■ **Your goal**
Lines before the one with "L3 R3 right_stick." are left out; return that line and all that follow it, exactly, through the end of the data.

Entries taken from a collection:
+++
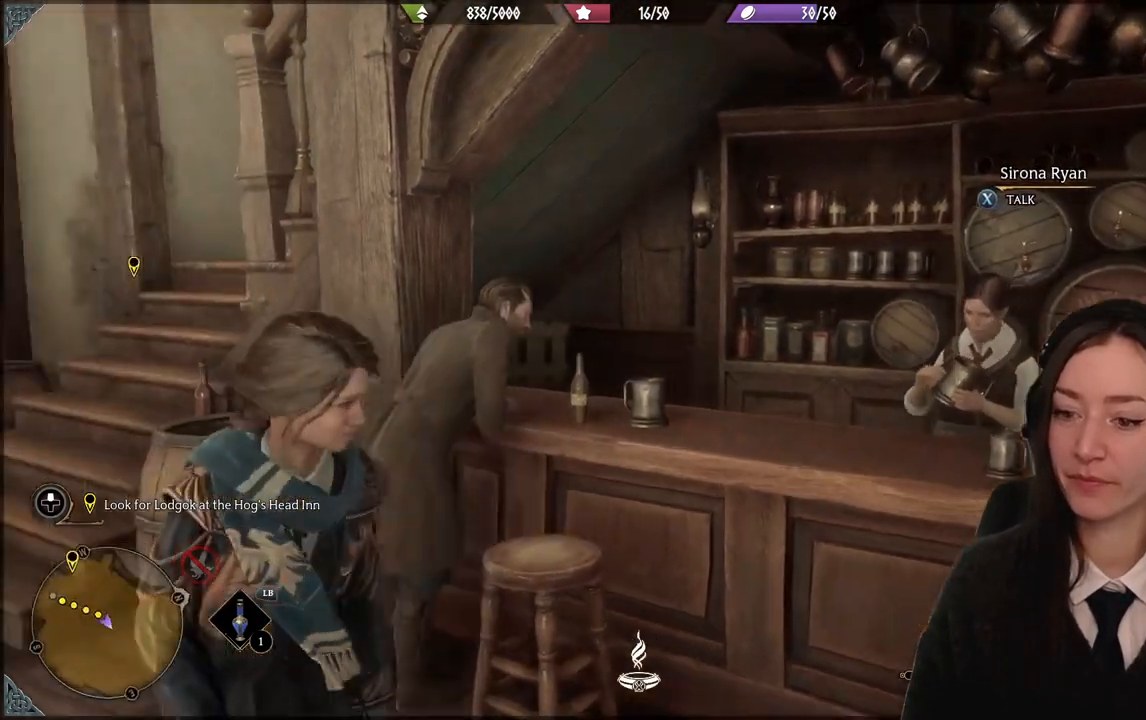
Gameplay with a controller (Xbox layout); each line is a JSON object with the inputs held at the frame after it. "events" lists button and stick changes between this image and that frame as [ms after this image, input, new state], when the widget could be followed in between. Not read: DPAD_DOWN L3 R3.
{"buttons": [], "left_stick": "up-left", "right_stick": "center", "events": [[33, "left_stick", "left"], [200, "left_stick", "up-left"], [334, "right_stick", "up-left"], [500, "right_stick", "center"]]}
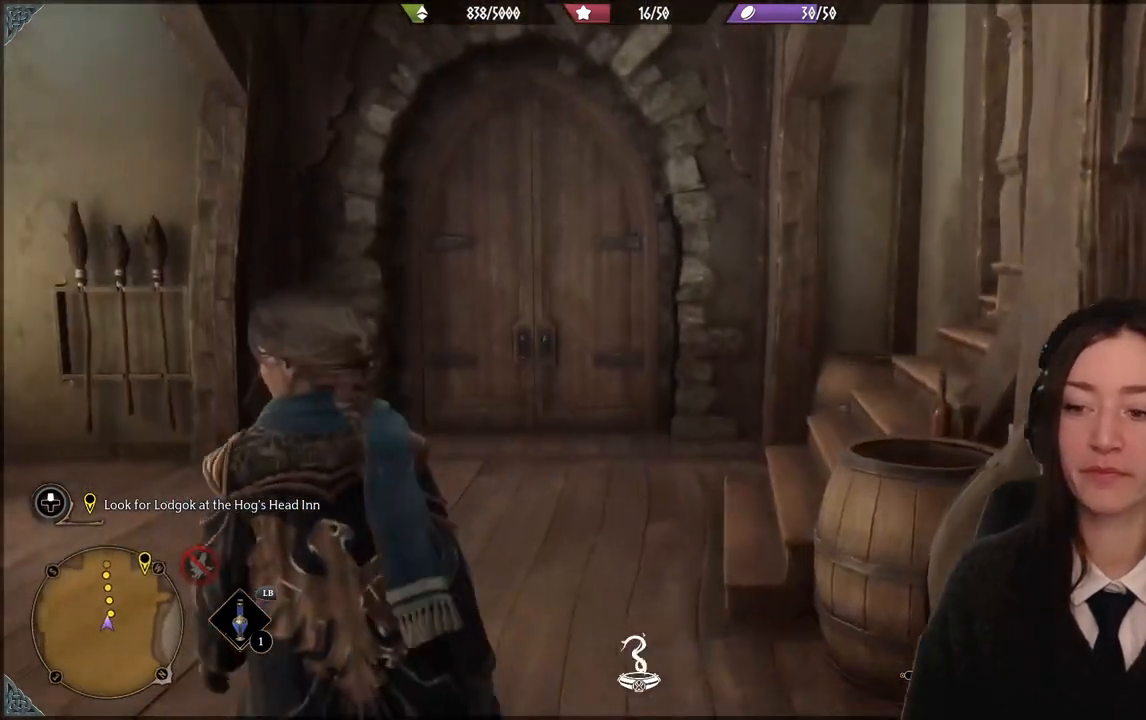
{"buttons": [], "left_stick": "up-left", "right_stick": "right", "events": [[368, "right_stick", "right"]]}
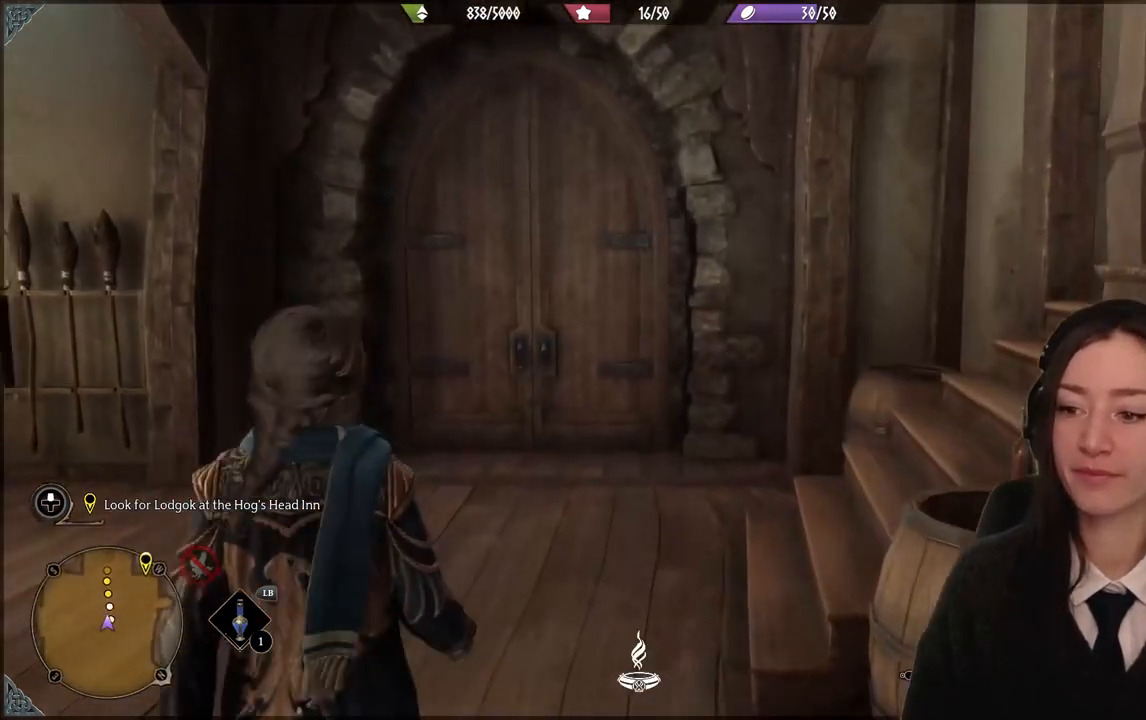
{"buttons": [], "left_stick": "up-left", "right_stick": "down-left", "events": [[133, "right_stick", "center"], [434, "right_stick", "down-left"]]}
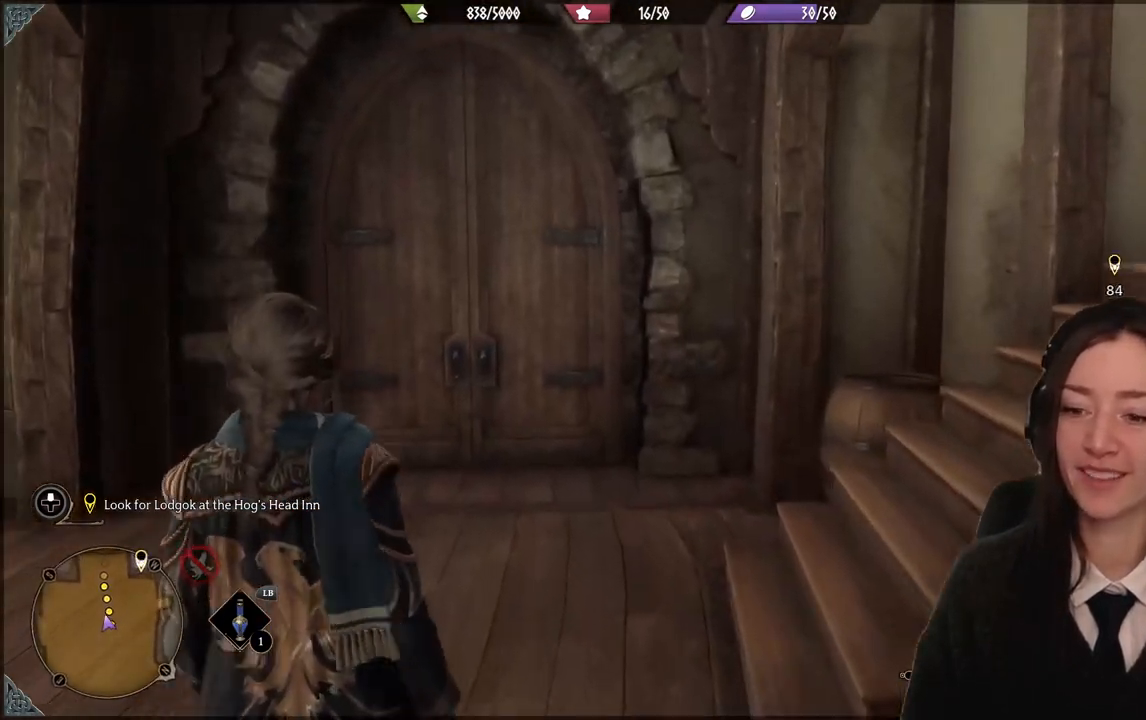
{"buttons": [], "left_stick": "up-left", "right_stick": "center", "events": [[267, "right_stick", "center"]]}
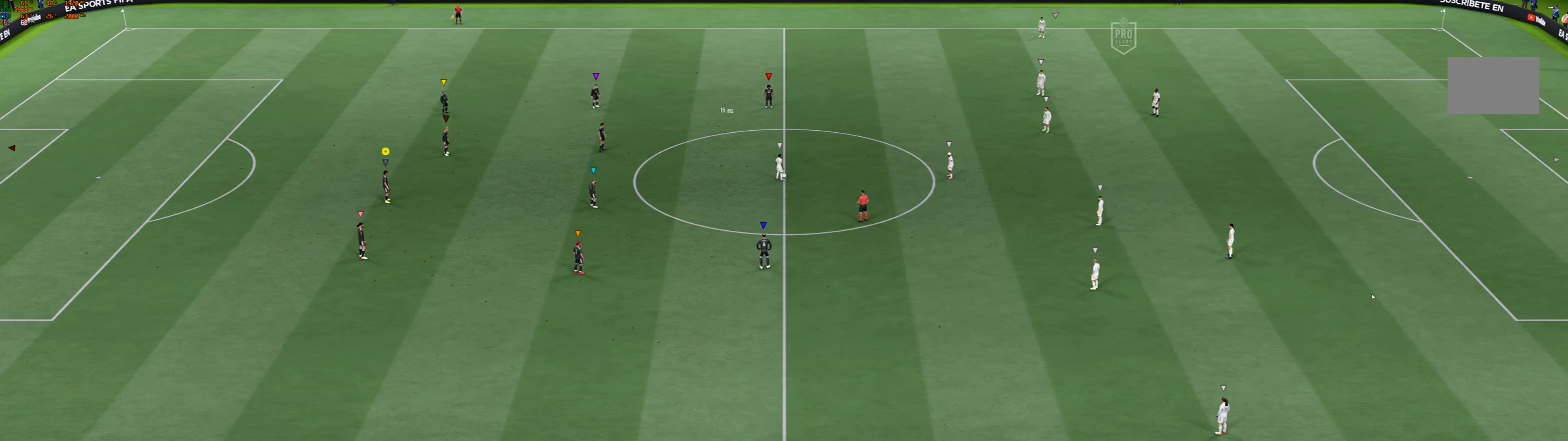
Gameplay with a controller (Xbox layout); each line is a JSON object with the inputs held at the frame after it. "events" lists button and stick changes between this image and that frame as [ms after this image, input, new state], when the widget could be followed in between. Not read: L3 R3 right_stick.
{"buttons": [], "left_stick": "left", "events": [[467, "left_stick", "left"]]}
+++
■ **Answer to this problem**
Gameplay with a controller (Xbox layout); each line is a JSON object with the inputs held at the frame after it. "events" lists button and stick changes between this image and that frame as [ms after this image, input, new state], when the widget could be followed in between. Not read: L3 R3 right_stick.
{"buttons": [], "left_stick": "left", "events": [[467, "left_stick", "left"]]}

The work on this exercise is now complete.